Given problem A:
According to the Solr indexing thread, what is SOLR-1499?
Given problem B:
From the Solr indexing thread, reproduce the passage that begins with the words "The file contents" and stops after the words "every modified document.".

Provided passage:
——
You are viewing a plain text version of this content. The canonical link for it is here.
Posted to solr-user@lucene.apache.org by Darx Oman <da...@gmail.com> on 2011/04/11 08:20:13 UTC

Indexing Best Practice

Hi guys

I'm wondering how to best configure solr to fulfills my requirements.

I'm indexing data from 2 data sources:
1- Database
2- PDF files (password encrypted)

Every file has related information stored in the database.  Both the file
content and the related database fields must be indexed as one document in
solr.  Among the DB data is *per-user* permissions for every document.

The file contents nearly never change, on the other hand, the DB data and
especially the permissions change very frequently which require me to
re-index everything for every modified document.

My problem is in process of decrypting the PDF files before re-indexing them
which takes too much time for a large number of documents, it could span to
days in full re-indexing.

What I'm trying to accomplish is eliminating the need to re-index the PDF
content if not changed even if the DB data changed.  I know this is not
possible in solr, because solr doesn't update documents.

So how to best accomplish this:

Can I use 2 indexes one for PDF contents and the other for DB data and have
a common id field for both as a link between them, *and results are treated
as one Document*?

Re: Indexing Best Practice

Posted by Darx Oman <da...@gmail.com>.
Hi Lance

thanx for your reply, but I have a question
is this patch committed to trunk?

Re: Indexing Best Practice

Posted by Lance Norskog <go...@gmail.com>.
SOLR-1499 is a plug-in for the DIH that uses Solr as a DataSource.
This means that you can read the database and PDFs separately. You
could index all of the PDF content in one DIH script. Then, when
there's a database update, you have a separate DIH scripts that reads
the old row from Solr, and pulls the stripped text from the PDF, and
then re-indexes the whole thing. This would cut out the need to
reparse the PDF.

Lance

On Mon, Apr 11, 2011 at 8:48 AM, Shaun Campbell
<ca...@gmail.com> wrote:
> If it's of any help I've split the processing of PDF files from the
> indexing. I put the PDF content into a text file (but I guess you could load
> it into a database) and use that as part of the indexing.  My processing of
> the PDF files also compares timestamps on the document and the text file so
> that I'm only processing documents that have changed.
>
> I am a newbie so perhaps there's more sophisticated approaches.
>
> Hope that helps.
> Shaun
>
> On 11 April 2011 07:20, Darx Oman <da...@gmail.com> wrote:
>
>> Hi guys
>>
>> I'm wondering how to best configure solr to fulfills my requirements.
>>
>> I'm indexing data from 2 data sources:
>> 1- Database
>> 2- PDF files (password encrypted)
>>
>> Every file has related information stored in the database.  Both the file
>> content and the related database fields must be indexed as one document in
>> solr.  Among the DB data is *per-user* permissions for every document.
——
Dataset items:
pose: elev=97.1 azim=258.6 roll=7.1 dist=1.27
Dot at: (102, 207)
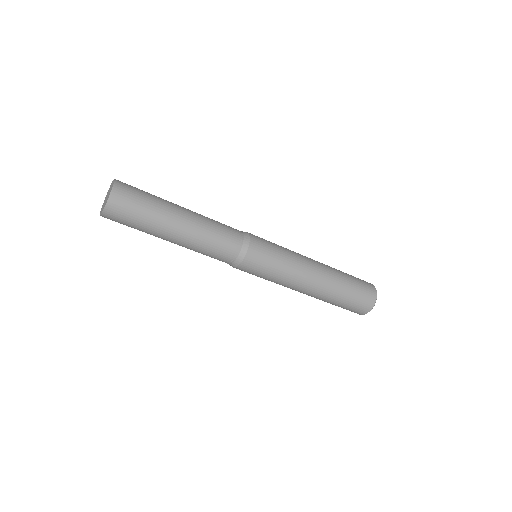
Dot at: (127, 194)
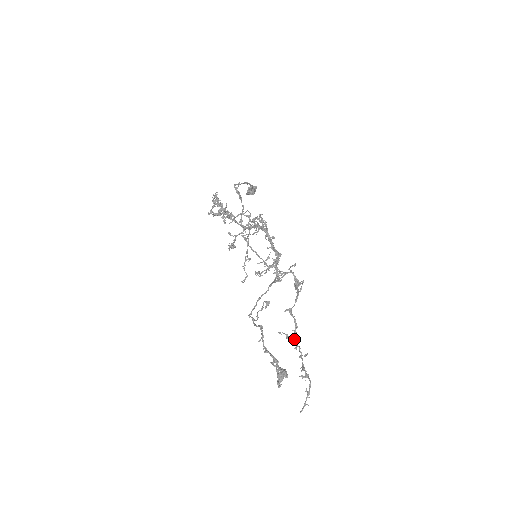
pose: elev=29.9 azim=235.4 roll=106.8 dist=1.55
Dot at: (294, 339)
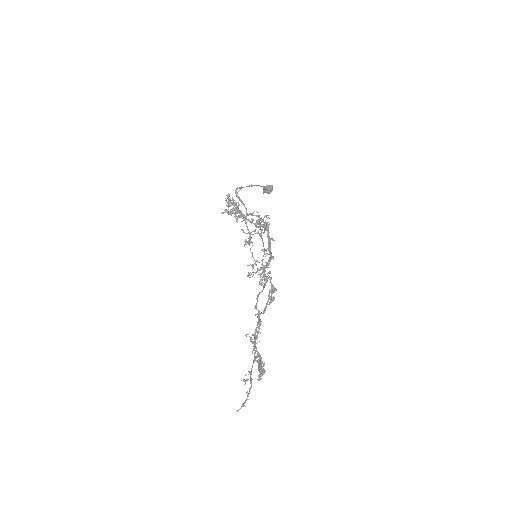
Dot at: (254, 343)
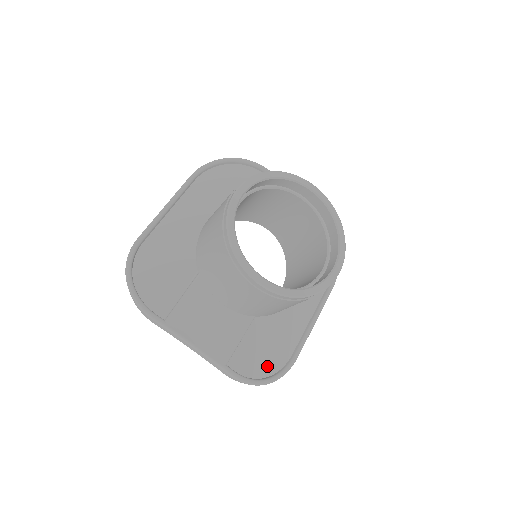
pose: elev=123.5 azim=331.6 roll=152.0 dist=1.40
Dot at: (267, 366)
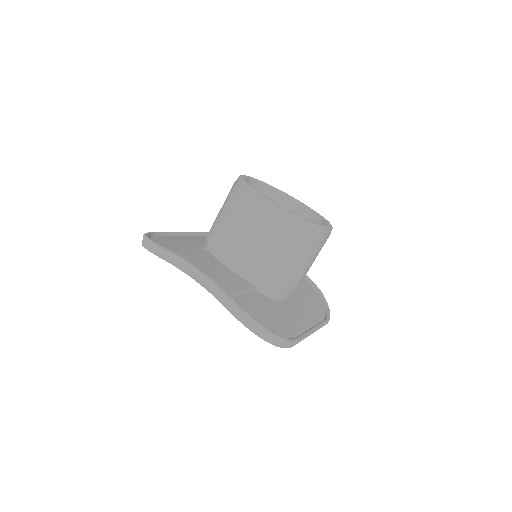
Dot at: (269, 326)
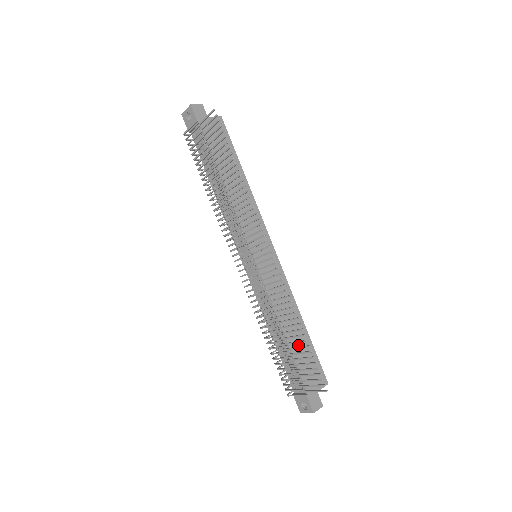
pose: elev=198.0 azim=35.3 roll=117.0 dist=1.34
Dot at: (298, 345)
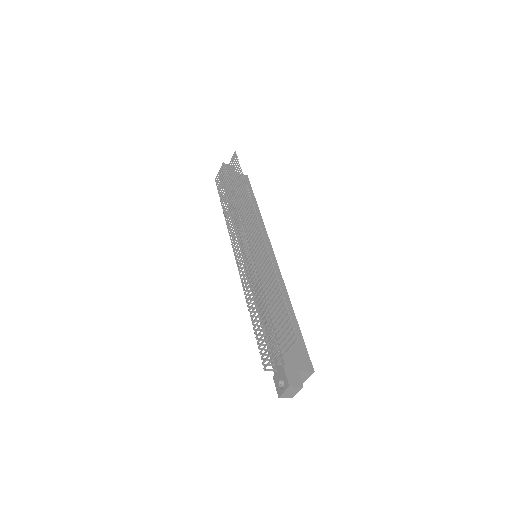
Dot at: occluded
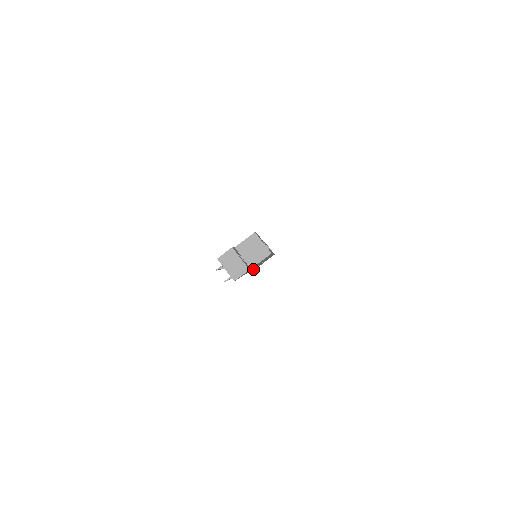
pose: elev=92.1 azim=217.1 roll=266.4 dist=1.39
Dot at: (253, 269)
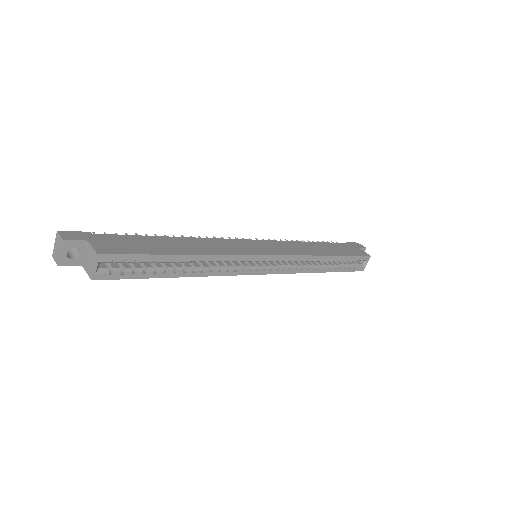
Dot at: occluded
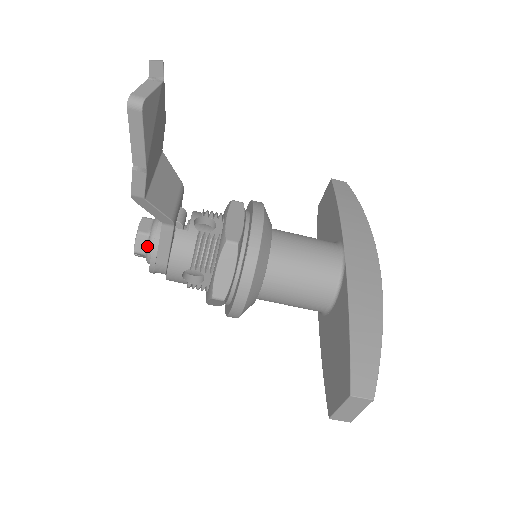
——
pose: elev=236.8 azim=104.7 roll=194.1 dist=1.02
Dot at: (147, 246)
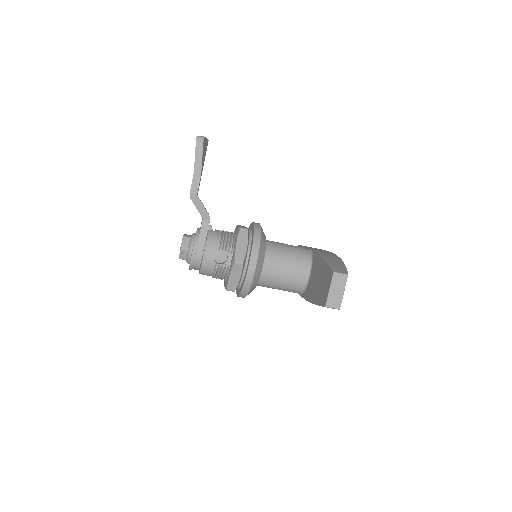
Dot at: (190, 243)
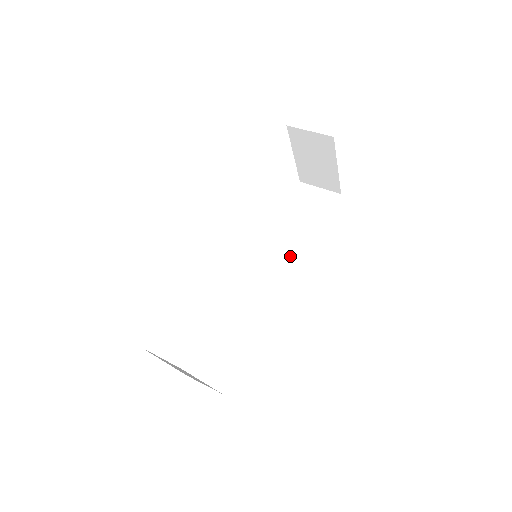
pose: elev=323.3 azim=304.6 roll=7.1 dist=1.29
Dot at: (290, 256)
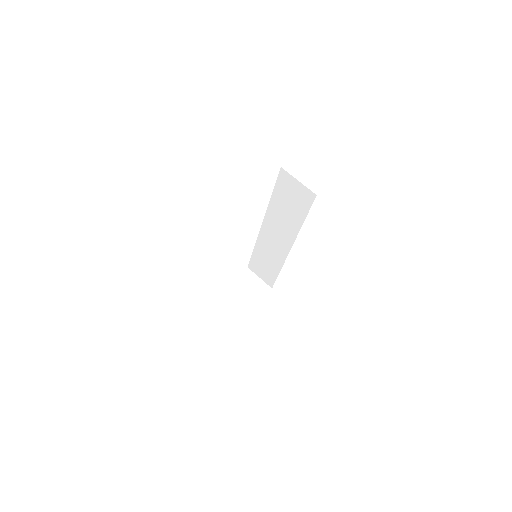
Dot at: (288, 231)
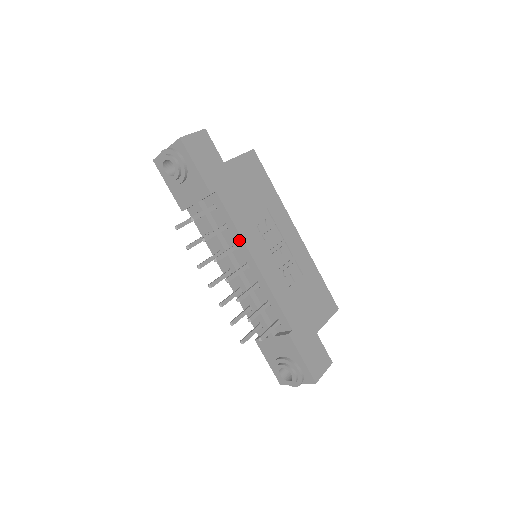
——
Final result A:
A plug-in for the DIH that uses Solr as a DataSource.

Final result B:
The file contents nearly never change, on the other hand, the DB data and
especially the permissions change very frequently which require me to
re-index everything for every modified document.